Aim of the task:
Set down each line of the data below exactly as it stands, dropping the pictures.

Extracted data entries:
━━━

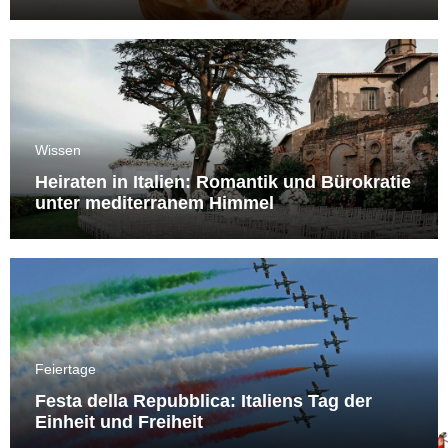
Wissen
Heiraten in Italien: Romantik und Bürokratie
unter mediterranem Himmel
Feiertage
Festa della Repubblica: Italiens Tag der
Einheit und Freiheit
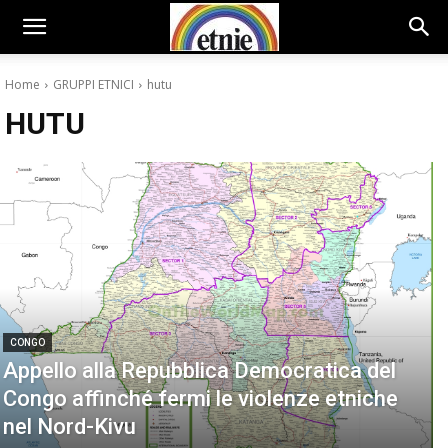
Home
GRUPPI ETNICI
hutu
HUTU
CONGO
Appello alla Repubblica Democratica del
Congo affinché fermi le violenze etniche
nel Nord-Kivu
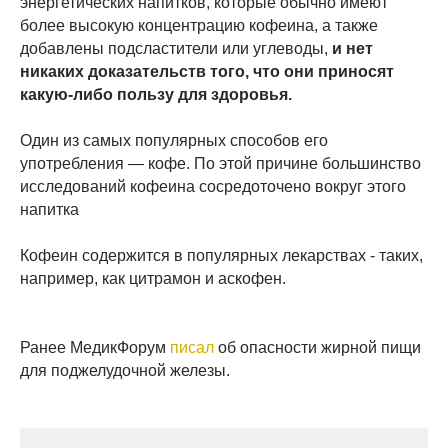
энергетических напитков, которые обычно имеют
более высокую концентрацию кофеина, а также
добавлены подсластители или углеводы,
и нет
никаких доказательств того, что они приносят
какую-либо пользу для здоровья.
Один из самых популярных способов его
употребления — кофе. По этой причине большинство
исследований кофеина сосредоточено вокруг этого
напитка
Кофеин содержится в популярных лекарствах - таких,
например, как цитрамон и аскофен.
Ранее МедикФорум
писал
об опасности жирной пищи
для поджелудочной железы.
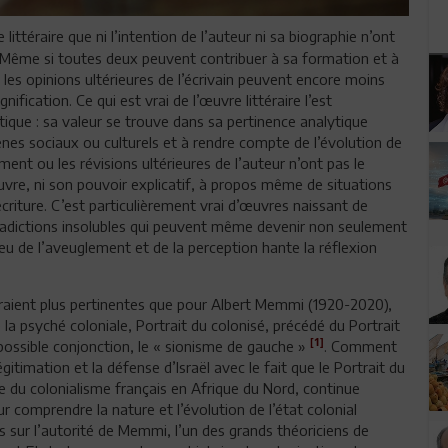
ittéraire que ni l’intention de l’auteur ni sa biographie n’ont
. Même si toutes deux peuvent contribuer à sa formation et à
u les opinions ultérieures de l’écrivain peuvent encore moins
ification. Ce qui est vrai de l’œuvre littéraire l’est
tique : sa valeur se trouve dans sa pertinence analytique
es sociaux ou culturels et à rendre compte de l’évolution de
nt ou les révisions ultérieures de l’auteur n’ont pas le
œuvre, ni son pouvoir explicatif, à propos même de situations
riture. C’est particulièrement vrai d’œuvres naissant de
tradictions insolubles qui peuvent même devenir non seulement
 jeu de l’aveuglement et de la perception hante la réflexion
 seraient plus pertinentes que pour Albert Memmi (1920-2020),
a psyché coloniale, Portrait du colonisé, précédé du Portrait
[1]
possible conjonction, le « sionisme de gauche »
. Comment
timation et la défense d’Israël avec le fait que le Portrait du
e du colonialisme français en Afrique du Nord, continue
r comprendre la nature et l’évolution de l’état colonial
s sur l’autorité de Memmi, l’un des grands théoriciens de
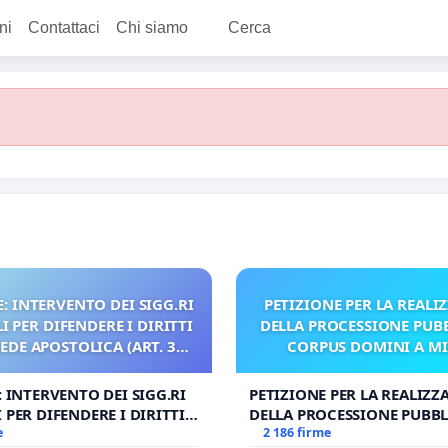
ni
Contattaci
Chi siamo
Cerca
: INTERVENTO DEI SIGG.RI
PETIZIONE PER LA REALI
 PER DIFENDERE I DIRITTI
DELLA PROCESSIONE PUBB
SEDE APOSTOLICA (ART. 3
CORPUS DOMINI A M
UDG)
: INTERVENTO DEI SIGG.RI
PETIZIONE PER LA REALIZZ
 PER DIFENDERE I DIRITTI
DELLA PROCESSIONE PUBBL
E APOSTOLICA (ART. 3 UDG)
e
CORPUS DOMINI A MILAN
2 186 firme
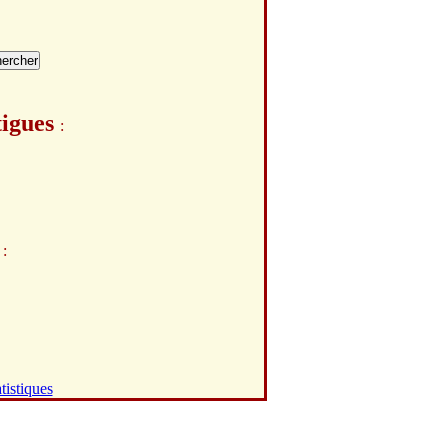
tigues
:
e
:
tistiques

━━━

Exercise answer:
Wissen
Heiraten in Italien: Romantik und Bürokratie
unter mediterranem Himmel
Feiertage
Festa della Repubblica: Italiens Tag der
Einheit und Freiheit
Home
GRUPPI ETNICI
hutu
HUTU
CONGO
Appello alla Repubblica Democratica del
Congo affinché fermi le violenze etniche
nel Nord-Kivu
энергетических напитков, которые обычно имеют
более высокую концентрацию кофеина, а также
добавлены подсластители или углеводы,
и нет
никаких доказательств того, что они приносят
какую-либо пользу для здоровья.
Один из самых популярных способов его
употребления — кофе. По этой причине большинство
исследований кофеина сосредоточено вокруг этого
напитка
Кофеин содержится в популярных лекарствах - таких,
например, как цитрамон и аскофен.
Ранее МедикФорум
писал
об опасности жирной пищи
для поджелудочной железы.
ittéraire que ni l’intention de l’auteur ni sa biographie n’ont
. Même si toutes deux peuvent contribuer à sa formation et à
u les opinions ultérieures de l’écrivain peuvent encore moins
ification. Ce qui est vrai de l’œuvre littéraire l’est
tique : sa valeur se trouve dans sa pertinence analytique
es sociaux ou culturels et à rendre compte de l’évolution de
nt ou les révisions ultérieures de l’auteur n’ont pas le
œuvre, ni son pouvoir explicatif, à propos même de situations
riture. C’est particulièrement vrai d’œuvres naissant de
tradictions insolubles qui peuvent même devenir non seulement
 jeu de l’aveuglement et de la perception hante la réflexion
 seraient plus pertinentes que pour Albert Memmi (1920-2020),
a psyché coloniale, Portrait du colonisé, précédé du Portrait
[1]
possible conjonction, le « sionisme de gauche »
. Comment
timation et la défense d’Israël avec le fait que le Portrait du
e du colonialisme français en Afrique du Nord, continue
r comprendre la nature et l’évolution de l’état colonial
s sur l’autorité de Memmi, l’un des grands théoriciens de
ni
Contattaci
Chi siamo
Cerca
: INTERVENTO DEI SIGG.RI
PETIZIONE PER LA REALI
 PER DIFENDERE I DIRITTI
DELLA PROCESSIONE PUBB
SEDE APOSTOLICA (ART. 3
CORPUS DOMINI A M
UDG)
: INTERVENTO DEI SIGG.RI
PETIZIONE PER LA REALIZZ
 PER DIFENDERE I DIRITTI
DELLA PROCESSIONE PUBBL
E APOSTOLICA (ART. 3 UDG)
e
CORPUS DOMINI A MILAN
2 186 firme
tigues
:
e
:
tistiques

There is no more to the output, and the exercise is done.